Once Bill Gates, D.C. Supt. Michelle Rhee and the "Waiting for 'Superman' " crowd are done drawing and quartering teachers, are they going to come after us parents?
After all, we're just the flip side of the same coin.
What if, after all the millions of dollars that have been poured into marketing and movies promoting charter schools, turnaround companies, vouchers, mayors running the schools, etc., parents still refuse to play?
What if the public opinion polls continue to show, as the Gallup/PDK report did this year, that:
- Americans oppose school turnarounds -- 58 percent support helping existing local school and school staff; only 13 percent want to close schools down or reopen them as charters.
- Americans oppose tying teacher salaries to "results" -- 60 percent agree that the primary purpose of teacher evaluation is "helping them improve their ability to teach"; only 13 percent like "establishing their salaries based upon their skills."
- Despite the recent relentless attack on teachers and schools by corporate and political leaders, Americans have "trust and confidence" in public school teachers (71%) and still give their local schools high marks (77 percent give an A or a B; 23 percent give a C, D, or F -- only 1 percent F).

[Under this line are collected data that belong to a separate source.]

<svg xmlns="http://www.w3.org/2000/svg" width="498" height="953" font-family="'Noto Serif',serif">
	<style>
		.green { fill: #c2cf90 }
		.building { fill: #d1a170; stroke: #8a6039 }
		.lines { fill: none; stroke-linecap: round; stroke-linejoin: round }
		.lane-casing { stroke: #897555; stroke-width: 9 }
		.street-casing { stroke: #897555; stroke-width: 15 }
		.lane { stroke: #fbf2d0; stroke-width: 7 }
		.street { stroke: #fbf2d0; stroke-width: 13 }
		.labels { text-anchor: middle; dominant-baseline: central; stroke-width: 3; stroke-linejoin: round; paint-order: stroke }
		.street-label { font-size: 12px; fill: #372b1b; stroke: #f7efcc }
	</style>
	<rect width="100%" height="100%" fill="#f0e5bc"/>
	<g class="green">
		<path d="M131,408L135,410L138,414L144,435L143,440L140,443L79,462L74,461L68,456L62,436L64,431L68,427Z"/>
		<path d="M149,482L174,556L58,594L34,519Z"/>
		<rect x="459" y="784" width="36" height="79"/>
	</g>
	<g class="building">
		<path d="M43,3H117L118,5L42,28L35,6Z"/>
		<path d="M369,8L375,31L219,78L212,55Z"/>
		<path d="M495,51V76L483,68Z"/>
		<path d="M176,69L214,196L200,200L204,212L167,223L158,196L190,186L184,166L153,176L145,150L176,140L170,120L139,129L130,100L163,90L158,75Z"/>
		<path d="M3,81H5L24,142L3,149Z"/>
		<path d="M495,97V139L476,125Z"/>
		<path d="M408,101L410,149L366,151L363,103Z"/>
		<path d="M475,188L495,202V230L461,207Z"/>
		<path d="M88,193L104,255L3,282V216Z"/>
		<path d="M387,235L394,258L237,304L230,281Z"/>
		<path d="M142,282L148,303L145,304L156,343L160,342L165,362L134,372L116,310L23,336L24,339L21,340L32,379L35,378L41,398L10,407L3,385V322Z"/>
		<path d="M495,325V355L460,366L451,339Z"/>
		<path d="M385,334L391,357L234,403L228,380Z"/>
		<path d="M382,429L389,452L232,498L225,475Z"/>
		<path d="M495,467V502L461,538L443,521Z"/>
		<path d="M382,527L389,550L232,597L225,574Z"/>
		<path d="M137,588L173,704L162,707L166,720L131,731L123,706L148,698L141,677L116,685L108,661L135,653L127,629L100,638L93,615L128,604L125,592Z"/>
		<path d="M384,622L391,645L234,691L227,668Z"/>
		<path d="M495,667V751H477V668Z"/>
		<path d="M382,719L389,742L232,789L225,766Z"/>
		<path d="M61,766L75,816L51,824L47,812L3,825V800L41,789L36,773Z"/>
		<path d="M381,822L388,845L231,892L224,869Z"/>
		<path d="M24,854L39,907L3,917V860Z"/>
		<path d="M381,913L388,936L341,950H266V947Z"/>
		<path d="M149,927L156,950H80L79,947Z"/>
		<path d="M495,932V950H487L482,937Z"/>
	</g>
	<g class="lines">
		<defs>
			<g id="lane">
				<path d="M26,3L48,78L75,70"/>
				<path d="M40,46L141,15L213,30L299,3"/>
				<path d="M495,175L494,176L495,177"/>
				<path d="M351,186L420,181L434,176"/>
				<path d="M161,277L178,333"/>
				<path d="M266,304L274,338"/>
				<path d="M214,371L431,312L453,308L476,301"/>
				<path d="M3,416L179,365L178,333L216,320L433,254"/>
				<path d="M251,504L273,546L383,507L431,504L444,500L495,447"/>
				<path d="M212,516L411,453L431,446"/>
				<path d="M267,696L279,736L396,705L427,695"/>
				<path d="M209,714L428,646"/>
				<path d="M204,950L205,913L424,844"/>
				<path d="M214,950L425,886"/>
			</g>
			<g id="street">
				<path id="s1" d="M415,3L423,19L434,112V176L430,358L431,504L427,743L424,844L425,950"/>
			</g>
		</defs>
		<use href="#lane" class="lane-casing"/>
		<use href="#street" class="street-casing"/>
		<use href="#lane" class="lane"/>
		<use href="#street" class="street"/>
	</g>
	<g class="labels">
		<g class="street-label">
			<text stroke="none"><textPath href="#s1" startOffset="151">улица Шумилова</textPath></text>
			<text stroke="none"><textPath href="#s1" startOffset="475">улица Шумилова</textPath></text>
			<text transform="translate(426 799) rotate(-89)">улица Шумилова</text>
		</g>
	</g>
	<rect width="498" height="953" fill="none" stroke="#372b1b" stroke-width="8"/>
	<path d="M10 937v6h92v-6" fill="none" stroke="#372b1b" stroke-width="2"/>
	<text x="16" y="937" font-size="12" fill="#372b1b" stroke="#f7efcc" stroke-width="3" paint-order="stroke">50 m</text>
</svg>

I can just see the "tough," "courageous" steps our city fathers may be forced to take:
- Parents who don't put their child's name on one of those dramatically long charter school waiting lists will be fined.

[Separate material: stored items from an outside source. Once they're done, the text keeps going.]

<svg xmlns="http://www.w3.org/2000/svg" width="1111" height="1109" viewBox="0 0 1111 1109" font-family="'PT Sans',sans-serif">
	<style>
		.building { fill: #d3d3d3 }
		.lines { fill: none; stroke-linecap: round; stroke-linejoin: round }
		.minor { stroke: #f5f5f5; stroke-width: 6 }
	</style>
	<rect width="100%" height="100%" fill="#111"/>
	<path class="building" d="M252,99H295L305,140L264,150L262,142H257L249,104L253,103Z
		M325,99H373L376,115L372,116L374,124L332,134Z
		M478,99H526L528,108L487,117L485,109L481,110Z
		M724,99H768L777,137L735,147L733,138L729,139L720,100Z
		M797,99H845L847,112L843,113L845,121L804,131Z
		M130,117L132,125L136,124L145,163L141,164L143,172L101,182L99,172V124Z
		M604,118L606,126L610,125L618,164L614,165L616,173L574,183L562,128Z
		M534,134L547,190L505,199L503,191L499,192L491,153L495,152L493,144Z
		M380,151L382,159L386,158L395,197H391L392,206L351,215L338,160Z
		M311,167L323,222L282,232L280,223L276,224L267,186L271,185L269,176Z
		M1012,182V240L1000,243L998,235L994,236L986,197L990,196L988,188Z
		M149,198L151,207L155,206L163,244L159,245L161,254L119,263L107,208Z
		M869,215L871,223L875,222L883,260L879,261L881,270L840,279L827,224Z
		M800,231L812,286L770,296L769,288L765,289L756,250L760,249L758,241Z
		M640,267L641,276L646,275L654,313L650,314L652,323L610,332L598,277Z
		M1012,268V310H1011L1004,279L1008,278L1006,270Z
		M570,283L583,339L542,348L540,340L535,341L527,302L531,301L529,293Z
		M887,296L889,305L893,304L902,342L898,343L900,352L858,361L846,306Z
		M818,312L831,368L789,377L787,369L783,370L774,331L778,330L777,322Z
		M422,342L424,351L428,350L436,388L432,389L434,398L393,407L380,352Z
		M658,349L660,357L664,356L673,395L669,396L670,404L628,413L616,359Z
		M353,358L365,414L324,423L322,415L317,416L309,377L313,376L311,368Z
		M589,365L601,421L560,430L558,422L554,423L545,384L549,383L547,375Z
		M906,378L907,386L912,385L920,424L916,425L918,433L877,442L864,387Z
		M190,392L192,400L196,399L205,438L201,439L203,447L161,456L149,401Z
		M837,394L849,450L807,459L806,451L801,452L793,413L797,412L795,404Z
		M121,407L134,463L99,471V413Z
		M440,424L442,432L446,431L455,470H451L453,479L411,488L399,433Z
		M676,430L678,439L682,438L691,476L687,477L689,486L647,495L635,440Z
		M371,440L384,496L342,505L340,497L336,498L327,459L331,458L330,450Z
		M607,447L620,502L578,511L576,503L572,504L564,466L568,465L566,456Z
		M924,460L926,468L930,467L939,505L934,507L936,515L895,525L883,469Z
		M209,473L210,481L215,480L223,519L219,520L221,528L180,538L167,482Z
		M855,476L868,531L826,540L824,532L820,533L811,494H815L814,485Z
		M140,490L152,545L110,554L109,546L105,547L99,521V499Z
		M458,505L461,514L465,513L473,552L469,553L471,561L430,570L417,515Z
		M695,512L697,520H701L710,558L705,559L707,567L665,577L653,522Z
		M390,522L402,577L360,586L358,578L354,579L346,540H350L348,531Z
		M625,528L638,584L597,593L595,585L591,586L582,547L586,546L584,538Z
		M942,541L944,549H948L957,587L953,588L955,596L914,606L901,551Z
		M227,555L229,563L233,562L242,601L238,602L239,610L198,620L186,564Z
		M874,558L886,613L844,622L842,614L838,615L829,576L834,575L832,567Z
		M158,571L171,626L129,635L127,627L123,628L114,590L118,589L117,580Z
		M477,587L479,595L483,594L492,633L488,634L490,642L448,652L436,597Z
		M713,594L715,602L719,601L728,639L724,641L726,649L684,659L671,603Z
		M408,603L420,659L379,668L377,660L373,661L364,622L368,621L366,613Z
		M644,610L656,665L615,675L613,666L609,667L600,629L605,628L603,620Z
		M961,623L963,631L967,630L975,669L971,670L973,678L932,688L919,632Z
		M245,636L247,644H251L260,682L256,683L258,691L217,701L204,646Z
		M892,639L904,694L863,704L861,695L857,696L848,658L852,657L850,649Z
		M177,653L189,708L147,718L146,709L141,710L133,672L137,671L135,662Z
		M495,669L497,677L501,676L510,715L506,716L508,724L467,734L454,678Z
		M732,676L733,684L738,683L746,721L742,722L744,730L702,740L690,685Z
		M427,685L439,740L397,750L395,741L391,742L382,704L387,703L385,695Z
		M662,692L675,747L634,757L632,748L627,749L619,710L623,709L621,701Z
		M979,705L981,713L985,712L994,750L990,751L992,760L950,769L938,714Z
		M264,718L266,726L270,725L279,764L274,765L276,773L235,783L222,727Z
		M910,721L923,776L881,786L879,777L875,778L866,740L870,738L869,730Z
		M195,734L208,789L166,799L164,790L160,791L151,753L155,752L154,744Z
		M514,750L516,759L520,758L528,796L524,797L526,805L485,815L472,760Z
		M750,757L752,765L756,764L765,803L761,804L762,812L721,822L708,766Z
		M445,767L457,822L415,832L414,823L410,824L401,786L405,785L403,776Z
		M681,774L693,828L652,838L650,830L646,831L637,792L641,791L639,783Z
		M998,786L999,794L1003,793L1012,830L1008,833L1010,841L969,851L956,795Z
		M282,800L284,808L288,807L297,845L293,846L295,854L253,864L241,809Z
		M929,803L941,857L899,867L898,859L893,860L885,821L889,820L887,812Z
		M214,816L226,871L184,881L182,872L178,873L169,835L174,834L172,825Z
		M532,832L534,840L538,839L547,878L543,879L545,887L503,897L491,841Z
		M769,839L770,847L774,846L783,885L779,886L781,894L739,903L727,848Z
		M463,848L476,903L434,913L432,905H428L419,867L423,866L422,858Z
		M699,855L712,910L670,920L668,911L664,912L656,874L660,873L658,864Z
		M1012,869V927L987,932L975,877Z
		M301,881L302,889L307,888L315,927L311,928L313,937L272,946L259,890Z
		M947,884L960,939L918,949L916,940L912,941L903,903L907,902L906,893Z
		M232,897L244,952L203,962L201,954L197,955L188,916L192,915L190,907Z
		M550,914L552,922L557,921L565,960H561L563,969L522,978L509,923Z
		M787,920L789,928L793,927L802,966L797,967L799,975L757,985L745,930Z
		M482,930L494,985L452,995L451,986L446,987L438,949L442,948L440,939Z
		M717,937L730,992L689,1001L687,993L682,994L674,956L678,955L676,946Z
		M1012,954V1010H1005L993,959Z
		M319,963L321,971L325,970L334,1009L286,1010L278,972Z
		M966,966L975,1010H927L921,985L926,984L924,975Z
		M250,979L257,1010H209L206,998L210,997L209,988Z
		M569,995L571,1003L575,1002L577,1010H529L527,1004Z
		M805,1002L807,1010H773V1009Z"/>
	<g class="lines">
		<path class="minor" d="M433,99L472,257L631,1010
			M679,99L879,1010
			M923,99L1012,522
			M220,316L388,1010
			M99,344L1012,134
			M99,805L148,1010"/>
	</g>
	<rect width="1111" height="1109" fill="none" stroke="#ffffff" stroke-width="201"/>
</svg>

- Parents who admit that they didn't know their child's school was on the federal "failure to make adequate yearly progress" list (as reported by door-knockers from one of those new astroturf "parent" groups the Gates Foundation pays to collect such information) will receive a visit from child welfare services.
- Parents who repeatedly refuse to "exercise choice" may face jail time.
It's not so far-fetched.
After all, they've already come after our children. It started here in Chicago under Paul Vallas, Mayor Daley's first non-educator schools CEO. To inflate test scores, Vallas began to exercise what he called "The Hammer," that is, using end-of-year standardized test cut scores as grade promotion bars. Children whose Iowa test scores fell even one-tenth of one percent below the district "standard" had to repeat a grade. Even some top students were banned from eighth grade graduation celebrations under that policy, a humiliating practice that Chicago schools still inflict on children.
They call it "holding students accountable."
Keep in mind that Washington D.C. Superintendent Michelle Rhee, famously featured on the cover of TIME magazine holding a broom and then in Waiting for "Superman" as, I suppose, Wonder Woman, is now also becoming known as the person whose motivational speech to this year's new D. C. schoolteachers included a tale of how, when a new teacher herself, she had her second grade class tape their mouths closed, and then -- as she laughingly relates in this video clip -- sees their little mouths bleed when they try to take off the tape.
So, if they don't flinch from being "courageous" with children, don't think they'll be afraid of us parents. Maybe they'll even get lucky and they'll be able to get parents and teachers feeling so bad that we'll go after each other.
Knowing who the real bad guys are
The organization I am a part of, Parents United for Responsible Education (PURE), was founded in 1989 in Chicago during a 19-day teacher strike by a group of parents and teachers. As they do whenever there has been a school strike, city leaders tried hard to pit parents against teachers in an effort to force teacher concessions. But PURE's founders knew where the pressure really belonged.
Parents and teachers have a common enemy -- the politicians and corporate leaders who refuse to fund and support our schools adequately. With a united front, PURE parents and teachers organized over 1,000 people to march on City Hall to get the school doors open. It worked, but we're still here 20 years later, fighting the same fight, this time on the national stage.
Parents, teachers, and students don't have the money and power that the corporate school privatizers have. But we have something better and stronger -- we have the truth on our side. If we stay together and stay strong, we shall overcome.